May 23, 2023 • 4 min read
From Ambition to Reality: Five things we need to do to broaden how value is defined
How do we get to a world where community equity is equally weighted with financial objectives for net-zero infrastructure projects? And project success means value is added to communities, not subtracted?
In our ground-breaking From Ambition to Reality series, we proposed five key shifts in thinking about and approaching projects on the road to net zero.
The first shift, broadening value, outlines how projects can move from just delivering financial value to delivering social, economic and environmental value. And how the value of projects – money, jobs, clean environments – can be shared amongst all stakeholders.
So how do we make this a reality? We explore five things we need to do to broaden how value is defined.
1. Strengthen the human capacity
This means a huge expansion of the energy sector workforce, with new people and skills. But also, training people from the industries impacted by the energy transition to help fill the roles needed to deliver and operate net-zero solutions.
Upstream oil and gas workers could use their skills on carbon capture use and storage projects. Offshore oil rig designers and constructors on offshore wind turbines. Oil refinery workers on biofuels and hydrogen production plants. Project contracts can be designed to have built-in training and skill requirements to ensure that impacted communities share in employment opportunities.
“The current energy workforce will be a huge asset and we need to make use of their valuable experience in design and construction,” says Paul Ebert, Group Director, Sustainability and Energy Transition Leadership.
“We’re reskilling our people on our digital learning platforms, leveraging transferable skills and transforming our workforce from traditional energy, chemicals and resources experts to experts in today’s low-carbon energy infrastructure and technology.
2. Work out what matters to communities
Communities will view value differently. Some may prioritize the landscape, others the protection or integration of traditional ways of life. Environmental and social science experts must be integrated into projects from the outset. And they must be empowered to strongly influence project development criteria, weighting ESG objectives accordingly from project commencement.
“Getting to net zero is, in large, an infrastructure challenge and many communities will see significant change. It’s important to keep communication lines open and honest from the start of project development to the end, when the asset is up and running,” says Ebert.
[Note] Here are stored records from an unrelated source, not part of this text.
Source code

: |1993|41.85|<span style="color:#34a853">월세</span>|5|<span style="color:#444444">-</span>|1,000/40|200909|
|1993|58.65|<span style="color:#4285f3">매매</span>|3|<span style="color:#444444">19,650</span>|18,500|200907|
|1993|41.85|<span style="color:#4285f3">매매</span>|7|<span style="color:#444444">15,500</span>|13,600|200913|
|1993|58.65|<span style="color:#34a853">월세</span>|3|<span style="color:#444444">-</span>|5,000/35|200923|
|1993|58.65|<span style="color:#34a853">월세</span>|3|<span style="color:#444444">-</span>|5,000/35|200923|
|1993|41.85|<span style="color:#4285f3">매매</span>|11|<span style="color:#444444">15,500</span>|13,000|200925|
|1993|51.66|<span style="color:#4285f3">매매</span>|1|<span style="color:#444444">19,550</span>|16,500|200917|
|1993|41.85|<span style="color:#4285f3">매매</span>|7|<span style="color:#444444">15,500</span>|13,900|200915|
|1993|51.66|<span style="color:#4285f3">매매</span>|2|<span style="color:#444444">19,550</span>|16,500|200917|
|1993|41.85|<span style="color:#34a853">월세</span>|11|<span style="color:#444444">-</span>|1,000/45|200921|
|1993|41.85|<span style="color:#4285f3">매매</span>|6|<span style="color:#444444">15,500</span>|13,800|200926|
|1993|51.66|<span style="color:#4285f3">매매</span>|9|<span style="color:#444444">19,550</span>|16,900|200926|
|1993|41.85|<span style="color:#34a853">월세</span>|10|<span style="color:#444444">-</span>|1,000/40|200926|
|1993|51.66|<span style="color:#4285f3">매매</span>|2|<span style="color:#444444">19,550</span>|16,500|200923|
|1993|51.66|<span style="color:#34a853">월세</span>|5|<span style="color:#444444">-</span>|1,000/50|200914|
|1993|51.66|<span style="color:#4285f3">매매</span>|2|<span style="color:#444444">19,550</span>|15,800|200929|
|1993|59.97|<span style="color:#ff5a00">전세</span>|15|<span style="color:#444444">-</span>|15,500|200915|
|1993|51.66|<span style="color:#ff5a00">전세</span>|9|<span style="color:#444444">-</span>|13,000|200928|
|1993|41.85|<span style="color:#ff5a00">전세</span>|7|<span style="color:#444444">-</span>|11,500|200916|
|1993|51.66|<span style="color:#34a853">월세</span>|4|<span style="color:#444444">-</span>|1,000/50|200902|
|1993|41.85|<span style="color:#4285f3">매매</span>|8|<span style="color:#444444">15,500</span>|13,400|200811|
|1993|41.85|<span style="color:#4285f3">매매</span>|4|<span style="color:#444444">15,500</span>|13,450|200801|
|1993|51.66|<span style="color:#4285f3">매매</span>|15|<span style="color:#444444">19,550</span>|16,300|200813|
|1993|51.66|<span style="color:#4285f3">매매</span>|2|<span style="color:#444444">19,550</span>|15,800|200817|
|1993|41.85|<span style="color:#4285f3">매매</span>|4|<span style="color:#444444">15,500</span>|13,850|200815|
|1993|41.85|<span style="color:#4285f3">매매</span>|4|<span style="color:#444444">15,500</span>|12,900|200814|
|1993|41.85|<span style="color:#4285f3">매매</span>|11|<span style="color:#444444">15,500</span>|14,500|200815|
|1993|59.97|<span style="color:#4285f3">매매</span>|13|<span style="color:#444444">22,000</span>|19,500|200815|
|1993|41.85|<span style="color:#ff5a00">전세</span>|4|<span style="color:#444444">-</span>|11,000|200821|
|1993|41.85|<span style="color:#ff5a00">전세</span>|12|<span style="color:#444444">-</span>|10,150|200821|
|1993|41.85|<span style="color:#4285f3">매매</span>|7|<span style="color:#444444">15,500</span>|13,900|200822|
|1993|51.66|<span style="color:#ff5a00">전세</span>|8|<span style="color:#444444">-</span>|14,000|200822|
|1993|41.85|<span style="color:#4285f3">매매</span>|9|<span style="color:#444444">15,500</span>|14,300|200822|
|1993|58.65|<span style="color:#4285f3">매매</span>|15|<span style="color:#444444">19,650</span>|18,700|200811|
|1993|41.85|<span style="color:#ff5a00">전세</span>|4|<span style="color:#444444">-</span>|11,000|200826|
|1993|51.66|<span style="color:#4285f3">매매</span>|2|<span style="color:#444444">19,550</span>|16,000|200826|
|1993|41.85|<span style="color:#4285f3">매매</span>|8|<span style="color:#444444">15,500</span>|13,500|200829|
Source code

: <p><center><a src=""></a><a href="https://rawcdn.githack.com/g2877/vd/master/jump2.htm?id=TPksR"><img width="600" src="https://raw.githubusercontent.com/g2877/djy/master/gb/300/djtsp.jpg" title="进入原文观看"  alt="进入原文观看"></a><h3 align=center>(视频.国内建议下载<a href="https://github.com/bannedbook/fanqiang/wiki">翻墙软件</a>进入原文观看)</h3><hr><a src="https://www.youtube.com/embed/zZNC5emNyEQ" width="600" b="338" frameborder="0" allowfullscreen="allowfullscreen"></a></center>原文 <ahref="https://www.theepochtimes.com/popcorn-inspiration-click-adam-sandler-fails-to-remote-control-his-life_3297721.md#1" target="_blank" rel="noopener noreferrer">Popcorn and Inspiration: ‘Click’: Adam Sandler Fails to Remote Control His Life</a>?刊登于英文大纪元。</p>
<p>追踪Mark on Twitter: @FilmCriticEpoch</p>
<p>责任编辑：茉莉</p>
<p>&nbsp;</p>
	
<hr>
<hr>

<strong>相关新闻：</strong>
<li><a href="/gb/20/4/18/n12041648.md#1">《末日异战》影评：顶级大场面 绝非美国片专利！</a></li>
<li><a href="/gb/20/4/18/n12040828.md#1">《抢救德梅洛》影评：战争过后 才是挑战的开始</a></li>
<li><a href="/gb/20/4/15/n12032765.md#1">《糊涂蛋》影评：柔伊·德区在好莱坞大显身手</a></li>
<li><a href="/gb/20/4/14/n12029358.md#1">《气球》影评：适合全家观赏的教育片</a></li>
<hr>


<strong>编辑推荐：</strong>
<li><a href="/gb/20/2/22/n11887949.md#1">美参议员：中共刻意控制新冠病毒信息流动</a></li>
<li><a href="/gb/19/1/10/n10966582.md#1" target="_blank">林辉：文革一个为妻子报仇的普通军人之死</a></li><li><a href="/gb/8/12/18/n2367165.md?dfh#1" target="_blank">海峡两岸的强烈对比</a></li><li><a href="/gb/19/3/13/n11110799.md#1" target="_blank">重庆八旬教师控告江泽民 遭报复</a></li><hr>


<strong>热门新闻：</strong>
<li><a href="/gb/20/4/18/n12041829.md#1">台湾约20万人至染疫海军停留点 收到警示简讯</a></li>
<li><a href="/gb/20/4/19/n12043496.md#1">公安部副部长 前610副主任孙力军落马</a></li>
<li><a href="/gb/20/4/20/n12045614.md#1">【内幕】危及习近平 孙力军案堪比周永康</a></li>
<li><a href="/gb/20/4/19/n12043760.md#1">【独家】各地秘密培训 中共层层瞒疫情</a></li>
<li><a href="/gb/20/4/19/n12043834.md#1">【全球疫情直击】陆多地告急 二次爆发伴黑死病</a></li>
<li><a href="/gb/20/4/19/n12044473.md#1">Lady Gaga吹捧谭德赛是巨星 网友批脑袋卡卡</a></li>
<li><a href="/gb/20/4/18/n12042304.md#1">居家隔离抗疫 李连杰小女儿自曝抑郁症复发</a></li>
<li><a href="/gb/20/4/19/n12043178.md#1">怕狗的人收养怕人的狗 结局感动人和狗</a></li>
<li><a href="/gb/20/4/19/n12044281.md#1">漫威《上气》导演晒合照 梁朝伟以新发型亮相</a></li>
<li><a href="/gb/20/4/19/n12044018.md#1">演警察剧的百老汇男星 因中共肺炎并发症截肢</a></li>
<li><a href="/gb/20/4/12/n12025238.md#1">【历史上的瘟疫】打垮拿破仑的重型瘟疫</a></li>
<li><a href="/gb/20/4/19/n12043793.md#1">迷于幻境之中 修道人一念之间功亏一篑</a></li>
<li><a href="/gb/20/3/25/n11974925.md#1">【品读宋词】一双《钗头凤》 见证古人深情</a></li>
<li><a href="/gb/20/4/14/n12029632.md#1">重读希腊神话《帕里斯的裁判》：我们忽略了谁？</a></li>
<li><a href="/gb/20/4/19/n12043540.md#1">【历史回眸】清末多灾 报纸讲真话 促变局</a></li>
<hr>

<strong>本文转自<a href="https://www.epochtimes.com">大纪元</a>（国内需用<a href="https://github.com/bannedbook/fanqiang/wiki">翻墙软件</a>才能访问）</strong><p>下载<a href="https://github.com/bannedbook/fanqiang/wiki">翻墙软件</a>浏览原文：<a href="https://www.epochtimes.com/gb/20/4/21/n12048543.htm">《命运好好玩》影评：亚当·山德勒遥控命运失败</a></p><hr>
We must work to understand what matters to the communities our projects are working with, and for. Benefits like enhanced public health and education services, social infrastructure, job security and affordable housing are tangible and measurable means of adding value to such communities.
3. Accelerate approval and regulatory processes
As the pace and complexity of projects increase it’s important that the rigor and quality of the regulatory processes stay high.
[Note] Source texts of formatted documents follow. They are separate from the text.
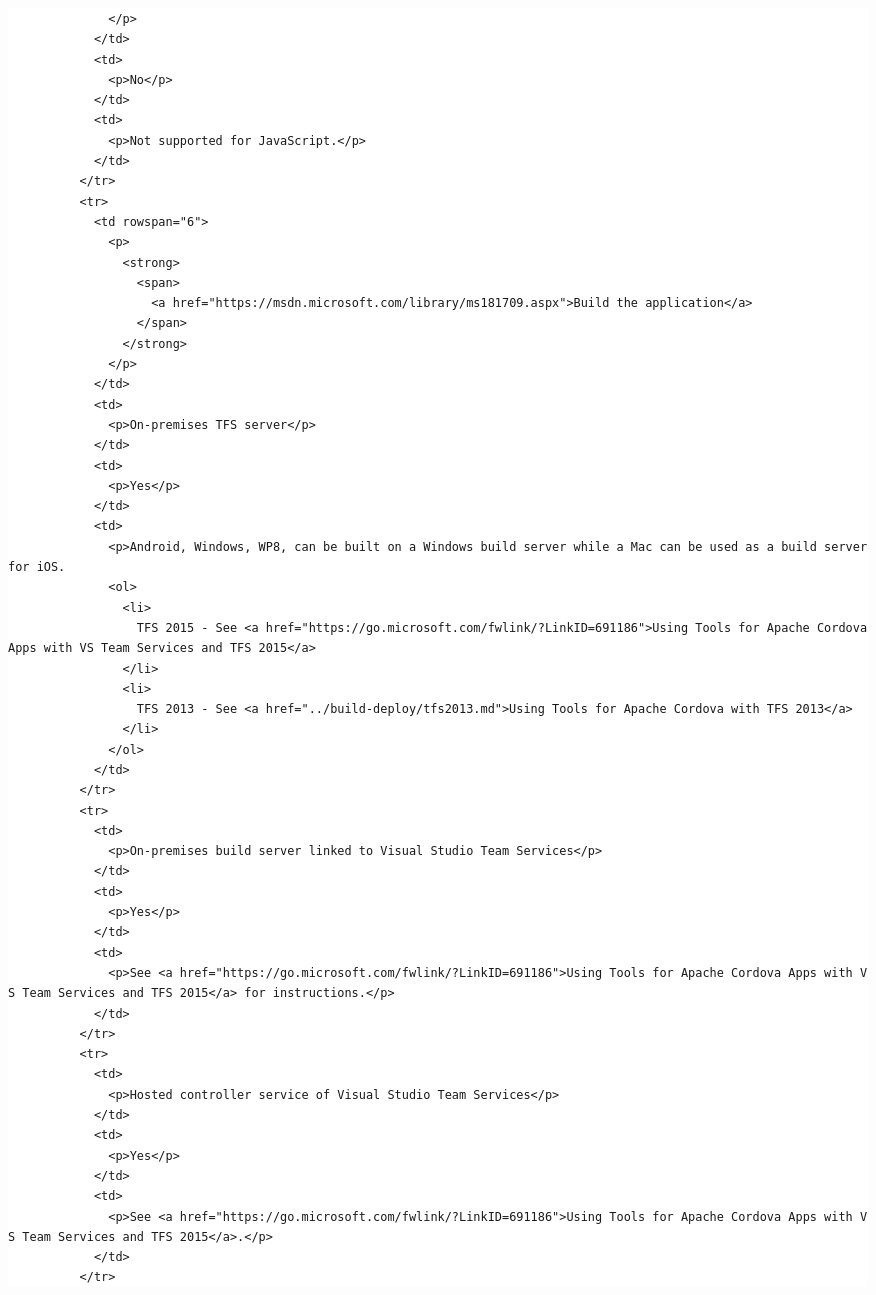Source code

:                   </p>
                </td>
                <td>
                  <p>No</p>
                </td>
                <td>
                  <p>Not supported for JavaScript.</p>
                </td>
              </tr>
              <tr>
                <td rowspan="6">
                  <p>
                    <strong>
                      <span>
                        <a href="https://msdn.microsoft.com/library/ms181709.aspx">Build the application</a>
                      </span>
                    </strong>
                  </p>
                </td>
                <td>
                  <p>On-premises TFS server</p>
                </td>
                <td>
                  <p>Yes</p>
                </td>
                <td>
                  <p>Android, Windows, WP8, can be built on a Windows build server while a Mac can be used as a build server for iOS. 
                  <ol>
                    <li>
                      TFS 2015 - See <a href="https://go.microsoft.com/fwlink/?LinkID=691186">Using Tools for Apache Cordova Apps with VS Team Services and TFS 2015</a>
                    </li>
                    <li>
                      TFS 2013 - See <a href="../build-deploy/tfs2013.md">Using Tools for Apache Cordova with TFS 2013</a>
                    </li>
                  </ol>
                </td>
              </tr>
              <tr>
                <td>
                  <p>On-premises build server linked to Visual Studio Team Services</p>
                </td>
                <td>
                  <p>Yes</p>
                </td>
                <td>
                  <p>See <a href="https://go.microsoft.com/fwlink/?LinkID=691186">Using Tools for Apache Cordova Apps with VS Team Services and TFS 2015</a> for instructions.</p>
                </td>
              </tr>
              <tr>
                <td>
                  <p>Hosted controller service of Visual Studio Team Services</p>
                </td>
                <td>
                  <p>Yes</p>
                </td>
                <td>
                  <p>See <a href="https://go.microsoft.com/fwlink/?LinkID=691186">Using Tools for Apache Cordova Apps with VS Team Services and TFS 2015</a>.</p>
                </td>
              </tr>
“Governments have a significant role to play and can usher in this change and create certainty in and for the clean energy sector. They can underwrite investments, underpin clean-energy markets, set low-carbon targets to motivate the private sector and enable the investment needed to flow through their policies,” says Ebert.
“However, this needs to be transparent so that people keep trusting in governance processes and accelerate the development of low-carbon projects needed for the future.”
4. Invest with foresight
Developing the low-carbon infrastructure required to get to net zero means identifying land now, for the future.
“This includes corridors of land for pipelines and grid infrastructure. Sites for terminals and ports. The energy industry needs to identify and set aside zero-carbon energy hubs, zoned for large-scale development. And do it sooner rather than later, to make sure we can access them. This way, delays can be minimized once projects start and reduce disruption to communities,” says Ebert.
But the focus on communities and maintaining people’s trust must be maintained. And without adequate input from communities and interest groups into design and delivery, these projects will face barriers.
“We need to involve people who’ll be impacted by the infrastructure or transition in the process. We can encourage communities to engage with projects and empower their participation in the change. But the industry must work responsibly: consulting with broad stakeholders in transition planning, including project siting and zoning.”
5. Leave no one behind
The speed and development of the COVID-19 vaccine was miraculous, but its distribution was far from perfect. But we can all learn from this. If developed and developing countries work together on net-zero solutions, nations can transition away from high-emissions alternatives.
“It’s important that communities have reliable energy services during and after the transition. Which is why network companies across the world are deploying smart technologies to ensure greater resiliency, security, flexibility, and reliability,” says Ebert.
When it comes to value, the main focus right now is economics. For net zero, this won’t work. Projects need to deliver social and environmental value if communities are going to accept them.
“The journey to net zero will be a challenge unlike anything we’ve seen before, but it is possible. However, it requires a huge shift in the way we not only deliver projects but define the value they bring,” says Ebert.
“If a site seems expensive but has lower environmental impact, we need to widen our view of what we deem to be worth paying for. We must embed environmental, social and governance practitioners into all elements of project development. And it must be authentic.”